- Directed by: Amram Nowak
- Produced by: Kirk Simon; Amram Nowak;
- Narrated by: Judd Hirsch
- Cinematography: Jerry Pantzer; Greg Andrake; Kirk Simon;
- Edited by: Riva Freifeld
- Distributed by: Direct Cinema; PBS (television);
- Release date: September 28, 1986;
- Running time: 58 minutes
- Country: United States
- Language: English

= Isaac in America: A Journey with Isaac Bashevis Singer =

Isaac in America: A Journey With Isaac Bashevis Singer is a 1986 documentary made by director Amram Nowak and producer Kirk Simon. It was broadcast on the PBS series American Masters.

==Summary==
The documentary Isaac in America: A Journey With Isaac Bashevis Singer is a characterization of the writer Isaac Bashevis Singer. It was filmed only a few years before he died, and depicts the author looking back on his professional and life experiences. Singer is best known for his Yiddish stories, which have a universal appeal. He went on to win a Nobel Prize in Literature.

From the documentary the viewer is able to see that Singer's personality matches his unconventional and unique written works. His office is filled with diplomas and awards, but Singer is well aware that the events of his life could have turned out in a very different manner. Born in 1902 in a small, Yiddish-speaking town not far from Warsaw, he escaped Nazi occupation by fleeing to the United States of America and settling in New York City. There is a possibility that he could have starved if the Yiddish newspaper The Jewish Daily The Forward had not acknowledged the promising writer's talent and printed his stories frequently. Isaac in America focuses on the Nobel Prize winner during the final years of his existence.

Singer spent the majority of his life in America, yet he and his work were strongly affected by his birthplace. Despite venturing off to different locations, his work and experiences were measured against the backdrop of his hometown. The people Singer associated with and desired to write about were entirely Old World Yiddish speakers, people filled with fear and inquisitiveness about the supernatural. As Singer discusses in the film, he could not have written about Texan cowboys because he had no knowledge how they operated or their vernacular. Saul Bellow and many other contemporary Jewish writers saw themselves as American writers who happened to be Jewish, conversely Singer viewed himself as a Jewish writer — one whose roots were demolished by the Holocaust, but could live on forever through his writings. Isaac in America provides the observer an additional layer of admiration to Singer's writing by exploring its memoir-like themes and displaying the writer's personal understanding of his pieces. The story “A Day at Coney Island,” for example, was crafted upon Singer's first summer in America.

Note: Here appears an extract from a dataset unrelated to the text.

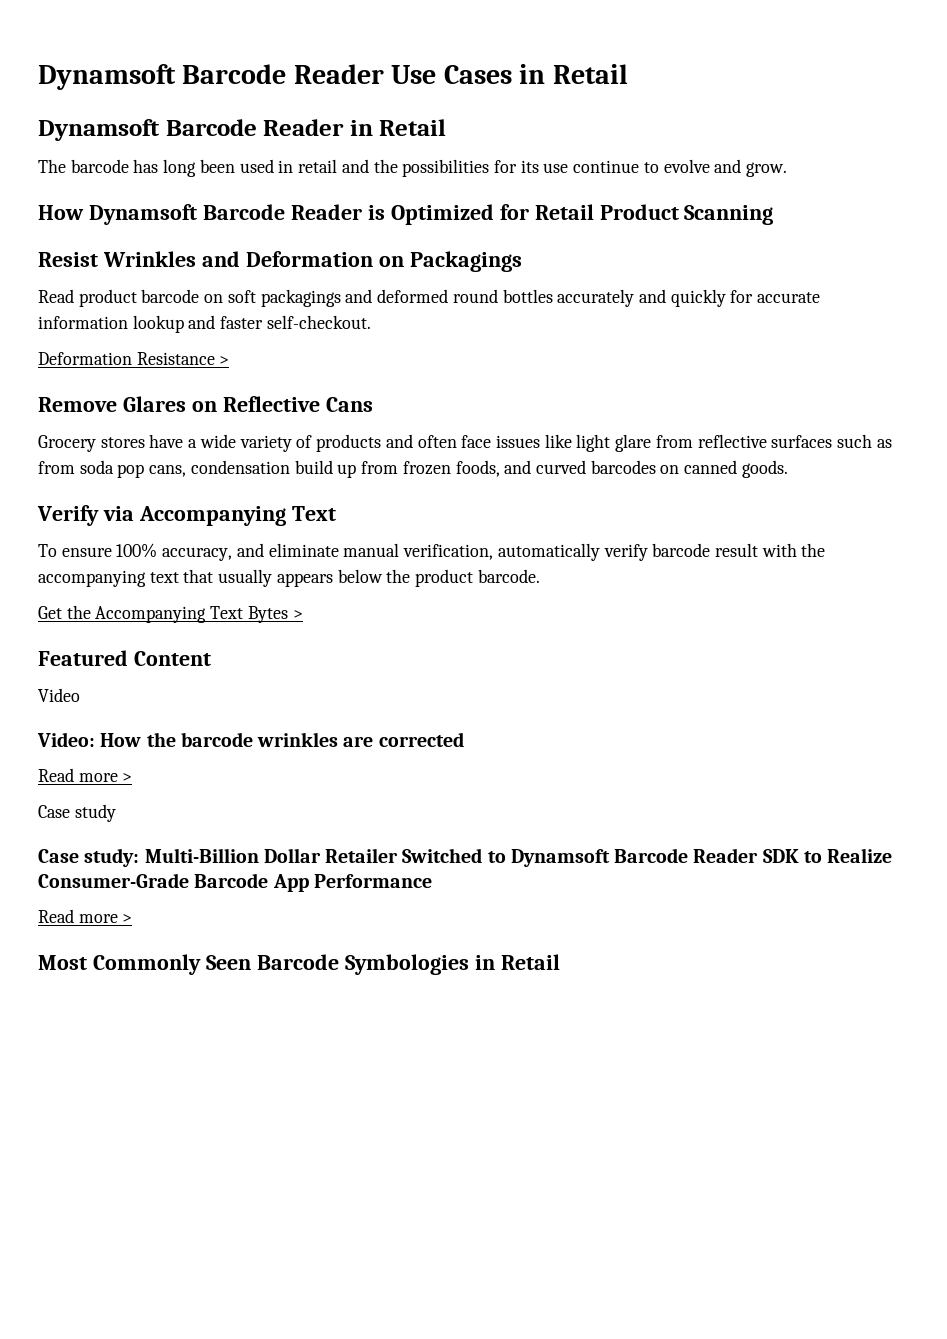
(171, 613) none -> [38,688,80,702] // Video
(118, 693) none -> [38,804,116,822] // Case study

Singer reads excerpts from the above-mentioned short story and goes into details about it, he even shares self-effacing anecdotes and very intimate memories. The author goes so far as to revisit the characters and places that appeared in the work many years ago; Singer is both surprised and saddened by how they have been changed by time. The viewer is offered a rare glimpse of Singer in his apartment on the Upper West Side of Manhattan; his office is so full of books and documents that there is barely any space to move about. However, Singer is not bothered by the disarray. “Chaos is not really ugly,” he explains, “The chaos was before the world was created. Before God said, 'Let there be light,' there was chaos.” And because of this logic, he sees no reasoning in tidying up the clutter.

The documentary takes a strict approach when Singer discusses his writing, making him a valuable asset for up-and-coming writers. The author is also filmed in a classroom, where he lectures to pupils on the value of having a beginning, middle and end to a story and of maintaining a clear plot and comprehensible language, because “there's no great art in confusing the reader.” As Singer goes on to talk about his profession, the more he reveals about himself. He asserts that all good stories are love stories because it is in love that a person becomes exposed and shows their true self. “No where is the human being, character, personality expressed so clearly as in love,” he says. With that he appears to reveal what becomes apparent from studying him: the writer's fondness for words are equaled only by his adoration for women.

The film premiered at the New York Film Festival in 1986. It also played festivals at Sundance Film Festival, in Berlin, and at the Visions du Réel documentary film festival, Nyon, Switzerland - where it won Best Film. The film was also nominated for an Academy Award as Best Documentary Feature. It was later broadcast on the PBS series American Masters.